Chinese customs officers in Shanghai seized a huge haul of more than 1,000 kg of cocaine from South America that was en route to Cambodia late last year, according to a Cambodian anti-drug officer.
In Song, administration bureau chief at the Interior Ministry’s anti-drug department, said the U.S. Drug Enforcement Administration (DEA) tipped off both Cambodian and Chinese authorities to the trafficking, which resulted in the drugs being seized in China and one arrest being made in Cambodia.
The bust took place late last year, but was not made public because the police were investigating the case, according to Mr. Song. He confirmed that Cambodian police had arrested the Vietnamese owner of a fish imports company at the Bavet International Checkpoint in Svay Rieng province as the man was attempting to flee across the border to Vietnam.
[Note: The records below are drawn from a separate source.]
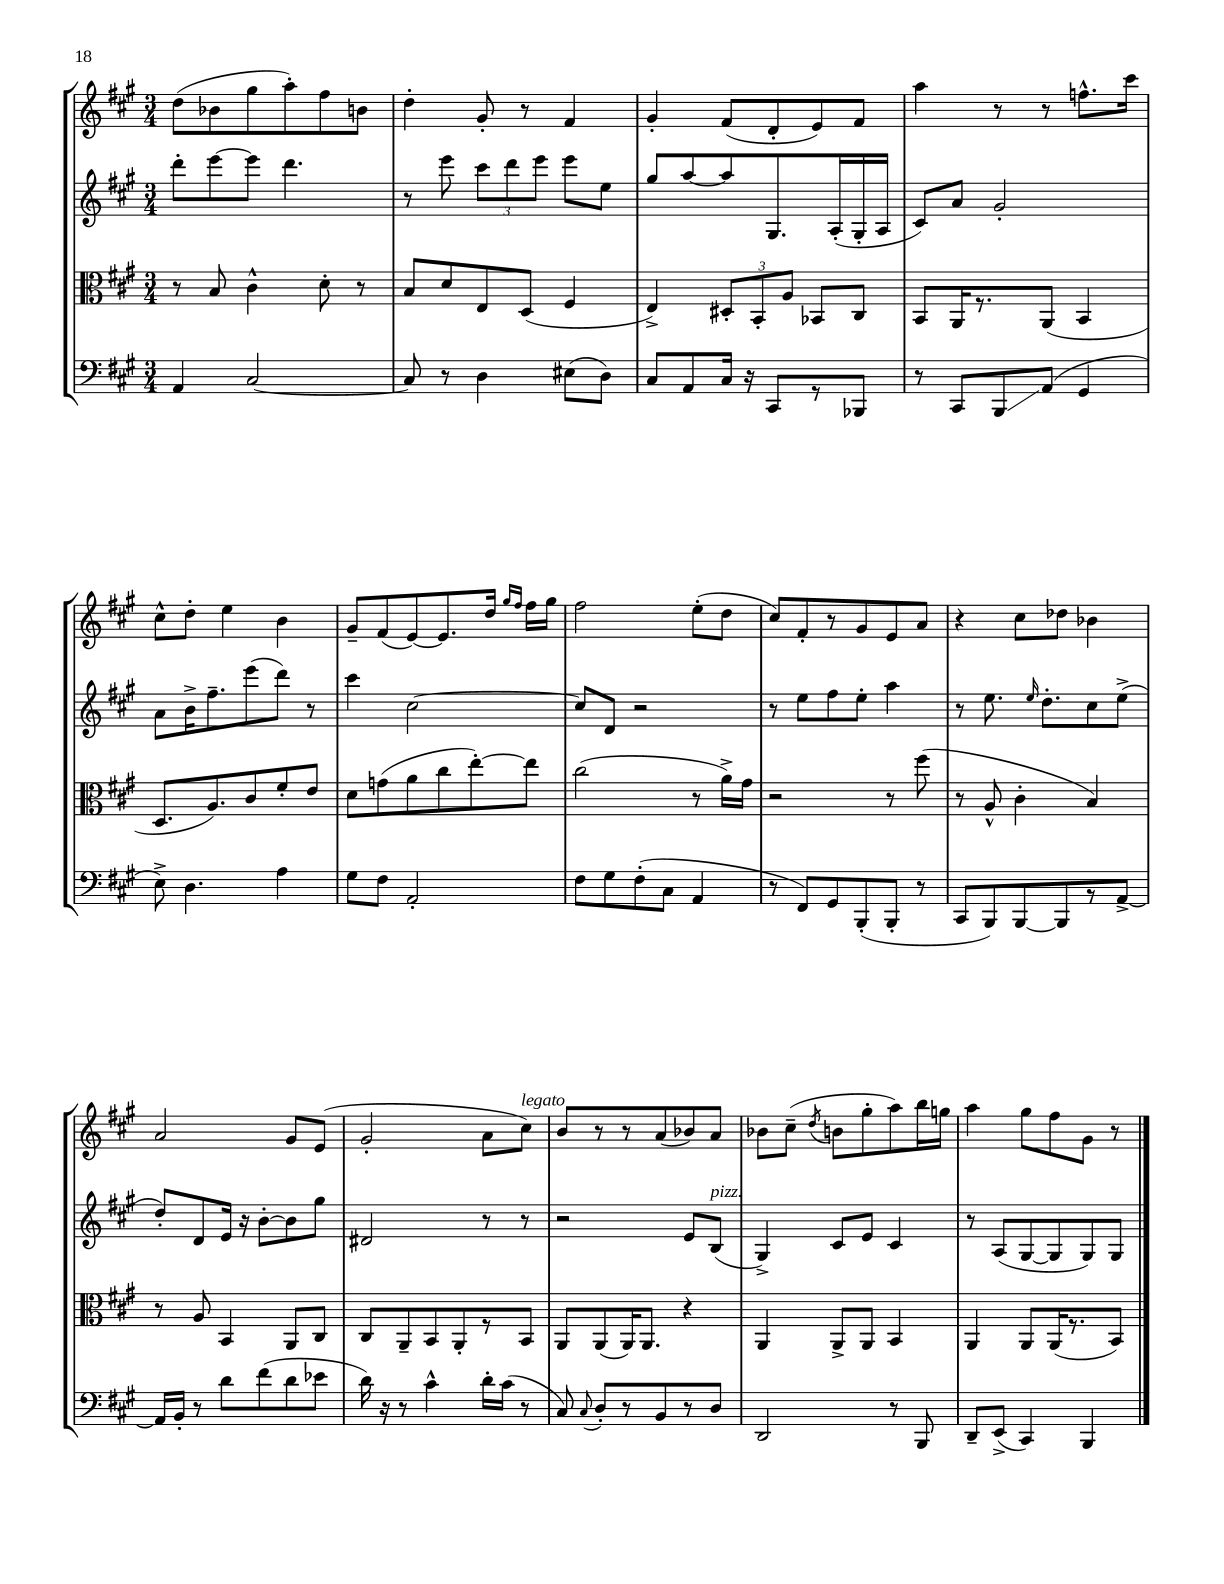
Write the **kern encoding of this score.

**kern	**kern	**kern	**kern
*staff4	*staff3	*staff2	*staff1
*clefF4	*clefC3	*clefG2	*clefG2
*k[f#c#g#]	*k[f#c#g#]	*k[f#c#g#]	*k[f#c#g#]
*M3/4	*M3/4	*M3/4	*M3/4
4AA/	8r	8ddd'\L	(8dd\L
.	8B/	[8eee\	8b-\
[2C#/	4c#^^\	8eee\]J	8gg#\
.	.	4.ddd\	8aa'\)
.	8d'\	.	8ff#\
.	8r	.	8b\J
=	=	=	=
8C#/]	8B/L	8r	4dd'\
8r	8d/	8eee\	.
4D\	8E/	12ccc#\L	8g#'/
.	.	12ddd\	.
.	(8D/J	.	8r
.	.	12eee\J	.
(8E#\L	4F#/	8eee\L	4f#/
8D\J)	.	8ee\J	.
=	=	=	=
8C#/L	4E^/)	8gg#/L	4g#'/
8AA/	.	[8aa/	.
16C#/Jk	12D#'/L	8aa/]	(8f#/L
16r	.	.	.
.	12BB'/	.	.
8CC#/L	.	8.G#/	8d'/
.	12A/J	.	.
8r	8BB-/L	.	8e/)
.	.	(16A'/L	.
8BBB-/J	8C#/J	16G#'/	8f#/J
.	.	16A/JJ	.
=	=	=	=
8r	8BB/L	8c#/L)	4aa\
8CC#/L	16AA/K	8a/J	.
.	8.r	.	.
8BBB/	.	2g#'/	8r
(8AA/J	(8AA/J	.	8r
4GG#/	4BB/	.	8.ff^^\L
.	.	.	16ccc#\Jk
=	=	=	=
8E^\)	8.D/L	8a\L	8cc#^^\L
4.D\	.	16b^\K	8dd'\J
.	8.A/)	8.ff#~\	.
.	.	.	4ee\
.	8c#/	(8eee\	.
4A\	8f#'/	8ddd\J)	4b\
.	8e/J	8r	.
=	=	=	=
8G#\L	8d\L	4ccc#\	8g#~/L
8F#\J	(8g\	.	(8f#/
2AA'/	8a\	[2cc#\	[8e/)
.	8cc#\	.	8.e/]
.	[8ee'\)	.	.
.	.	.	16dd/Jk
.	.	.	16qqgg#/LL
.	.	.	16qqff#/JJ
.	8ee\]J	.	16ff#\LL
.	.	.	16gg#\JJ
=	=	=	=
8F#\L	(2cc#\	8cc#/]L	2ff#\
8G#\	.	8d/J	.
(8F#'\	.	2r	.
8C#\J	.	.	.
4AA/	8r	.	(8ee'\L
.	16a^\LL)	.	8dd\J
.	16g#\JJ	.	.
=	=	=	=
8r	2r	8r	8cc#/L)
8FF#/L)	.	8ee\L	8f#'/
8GG#/	.	8ff#\	8r
(8BBB'/	.	8ee'\J	8g#/
8BBB'/J	8r	4aa\	8e/
8r	(8ff#\	.	8a/J
=	=	=	=
8CC#/L	8r	8r	4r
8BBB/)	8A^^/	8.ee\	.
[8BBB/	4c#'\	.	8cc#\L
.	.	16qqee/	.
.	.	8.dd'\L	.
8BBB/]	.	.	8dd-\J
8r	4B/)	8cc#\	4b-\
[8AA^/J	.	(8ee^\J	.
=	=	=	=
16AA/]LL	8r	8dd'/L)	2a/
16BB'/JJ	.	.	.
8r	8A/	8d/	.
8d\L	4BB/	16e/Jk	.
.	.	16r	.
(8f#\	.	[8b'\L	.
8d\	8AA/L	8b\]	8g#/L
8e-\J	8C#/J	8gg#\J	(8e/J
=	=	=	=
16d\)	8C#/L	2d#/	2g#'/
16r	.	.	.
8r	8AA~/	.	.
4c#^^\	8BB/	.	.
.	8AA'/	.	.
16d'\LL	8r	8r	8a\L
(16c#\JJ	.	.	.
8r	8BB/J	8r	8cc#\J)
=	=	=	=
8C#/)	8AA/L	2r	8b/L
8qqC#/	.	.	.
8D'/L	(8AA/	.	8r
8r	16AA/K)	.	8r
.	8.AA/J	.	.
8BB/	.	.	(8a/
8r	4r	8e/L	8b-/)
8D/J	.	(8B/J	8a/J
=	=	=	=
2DD/	4AA/	4G#^/)	8b-\L
.	.	.	(8cc#~\J
.	.	.	8qdd/
.	8AA^/L	8c#/L	8b\L
.	8AA/J	8e/J	8gg#'\
8r	4BB/	4c#/	8aa\)
8BBB/	.	.	16bb\L
.	.	.	16gg\JJ
=	=	=	=
8DD~/L	4AA/	8r	4aa\
(8EE^/J	.	(8A/L	.
4CC#/)	8AA/L	[8G#/	8gg#\L
.	(16AA/K	8G#/]	8ff#\
.	8.r	.	.
4BBB/	.	8G#/)	8g#\J
.	8BB/J)	8G#/J	8r
==	==	==	==
*-	*-	*-	*-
The man was charged with drug trafficking and is currently being held at Phnom Penh’s Prey Sar prison, Mr. Song added. He said he did not remember the man’s name and, as it was the weekend, did not have the arrest documents on hand.
The drugs were found in a container loaded with fish shipped from Ecuador bound for Sihanoukville, he said.
Four Vietnamese men were suspected of being involved in the drug trafficking ring and the three other suspects—one of them a dual Canadian citizen—remain at large, Mr. Song said.
The English-language Shanghai Daily on Friday reported that Chinese customs officers had seized the cocaine in containers declared as “frozen Pacific mackerel” from South America.
It quoted authorities in China describing the bust as “the biggest cocaine smuggling haul found in China in recent years.”
Cambodia was likely not the final destination for the drugs, Mr. Song said, an assertion backed by a U.N. report released this month, which noted that Cambodia has been “frequently targeted by transnational drug trafficking groups.” The report said 5.3 kg of cocaine had been seized in Cambodia in all of 2015.
“Cambodia is located in the center [of the region], which makes it easy for storing and distributing to neighboring countries,” Mr. Song said.